Can you rewrite the material below, changing every "common name" to "vernacular name" and leaving all else untouched?

(Stored items)
★ ★ ★ ★
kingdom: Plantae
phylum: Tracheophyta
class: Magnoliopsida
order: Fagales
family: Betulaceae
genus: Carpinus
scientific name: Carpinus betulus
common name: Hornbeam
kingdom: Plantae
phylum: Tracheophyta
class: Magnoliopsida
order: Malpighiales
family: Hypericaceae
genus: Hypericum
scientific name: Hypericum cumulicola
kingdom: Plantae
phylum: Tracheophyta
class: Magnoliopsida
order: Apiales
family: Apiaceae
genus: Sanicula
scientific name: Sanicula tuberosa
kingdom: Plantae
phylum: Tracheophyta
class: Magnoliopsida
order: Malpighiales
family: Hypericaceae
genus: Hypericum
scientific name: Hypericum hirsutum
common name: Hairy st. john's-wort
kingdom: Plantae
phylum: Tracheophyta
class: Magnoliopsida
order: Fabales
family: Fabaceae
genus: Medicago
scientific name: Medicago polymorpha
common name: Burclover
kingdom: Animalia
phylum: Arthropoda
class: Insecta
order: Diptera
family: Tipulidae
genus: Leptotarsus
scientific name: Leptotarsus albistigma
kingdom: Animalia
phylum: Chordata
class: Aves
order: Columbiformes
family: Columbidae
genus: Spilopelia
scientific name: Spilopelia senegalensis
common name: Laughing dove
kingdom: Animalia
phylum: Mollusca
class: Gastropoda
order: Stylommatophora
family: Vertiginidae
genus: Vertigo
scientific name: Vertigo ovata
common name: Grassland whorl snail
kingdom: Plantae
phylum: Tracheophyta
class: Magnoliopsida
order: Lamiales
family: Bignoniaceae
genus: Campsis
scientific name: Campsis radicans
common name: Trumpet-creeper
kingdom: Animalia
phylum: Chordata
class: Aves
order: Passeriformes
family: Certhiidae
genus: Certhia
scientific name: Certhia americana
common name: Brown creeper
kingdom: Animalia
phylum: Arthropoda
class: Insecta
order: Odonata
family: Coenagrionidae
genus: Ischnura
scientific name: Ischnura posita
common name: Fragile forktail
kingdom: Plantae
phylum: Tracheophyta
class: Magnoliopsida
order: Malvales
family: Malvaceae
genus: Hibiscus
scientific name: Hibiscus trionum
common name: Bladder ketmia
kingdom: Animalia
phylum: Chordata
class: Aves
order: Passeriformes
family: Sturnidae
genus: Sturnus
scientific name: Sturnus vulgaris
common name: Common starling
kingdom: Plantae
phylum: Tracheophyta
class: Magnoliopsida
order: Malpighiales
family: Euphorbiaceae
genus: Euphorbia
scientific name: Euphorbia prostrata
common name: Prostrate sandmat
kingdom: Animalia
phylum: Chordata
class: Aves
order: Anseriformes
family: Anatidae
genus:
★ ★ ★ ★
#### Problem solution
kingdom: Plantae
phylum: Tracheophyta
class: Magnoliopsida
order: Fagales
family: Betulaceae
genus: Carpinus
scientific name: Carpinus betulus
vernacular name: Hornbeam
kingdom: Plantae
phylum: Tracheophyta
class: Magnoliopsida
order: Malpighiales
family: Hypericaceae
genus: Hypericum
scientific name: Hypericum cumulicola
kingdom: Plantae
phylum: Tracheophyta
class: Magnoliopsida
order: Apiales
family: Apiaceae
genus: Sanicula
scientific name: Sanicula tuberosa
kingdom: Plantae
phylum: Tracheophyta
class: Magnoliopsida
order: Malpighiales
family: Hypericaceae
genus: Hypericum
scientific name: Hypericum hirsutum
vernacular name: Hairy st. john's-wort
kingdom: Plantae
phylum: Tracheophyta
class: Magnoliopsida
order: Fabales
family: Fabaceae
genus: Medicago
scientific name: Medicago polymorpha
vernacular name: Burclover
kingdom: Animalia
phylum: Arthropoda
class: Insecta
order: Diptera
family: Tipulidae
genus: Leptotarsus
scientific name: Leptotarsus albistigma
kingdom: Animalia
phylum: Chordata
class: Aves
order: Columbiformes
family: Columbidae
genus: Spilopelia
scientific name: Spilopelia senegalensis
vernacular name: Laughing dove
kingdom: Animalia
phylum: Mollusca
class: Gastropoda
order: Stylommatophora
family: Vertiginidae
genus: Vertigo
scientific name: Vertigo ovata
vernacular name: Grassland whorl snail
kingdom: Plantae
phylum: Tracheophyta
class: Magnoliopsida
order: Lamiales
family: Bignoniaceae
genus: Campsis
scientific name: Campsis radicans
vernacular name: Trumpet-creeper
kingdom: Animalia
phylum: Chordata
class: Aves
order: Passeriformes
family: Certhiidae
genus: Certhia
scientific name: Certhia americana
vernacular name: Brown creeper
kingdom: Animalia
phylum: Arthropoda
class: Insecta
order: Odonata
family: Coenagrionidae
genus: Ischnura
scientific name: Ischnura posita
vernacular name: Fragile forktail
kingdom: Plantae
phylum: Tracheophyta
class: Magnoliopsida
order: Malvales
family: Malvaceae
genus: Hibiscus
scientific name: Hibiscus trionum
vernacular name: Bladder ketmia
kingdom: Animalia
phylum: Chordata
class: Aves
order: Passeriformes
family: Sturnidae
genus: Sturnus
scientific name: Sturnus vulgaris
vernacular name: Common starling
kingdom: Plantae
phylum: Tracheophyta
class: Magnoliopsida
order: Malpighiales
family: Euphorbiaceae
genus: Euphorbia
scientific name: Euphorbia prostrata
vernacular name: Prostrate sandmat
kingdom: Animalia
phylum: Chordata
class: Aves
order: Anseriformes
family: Anatidae
genus:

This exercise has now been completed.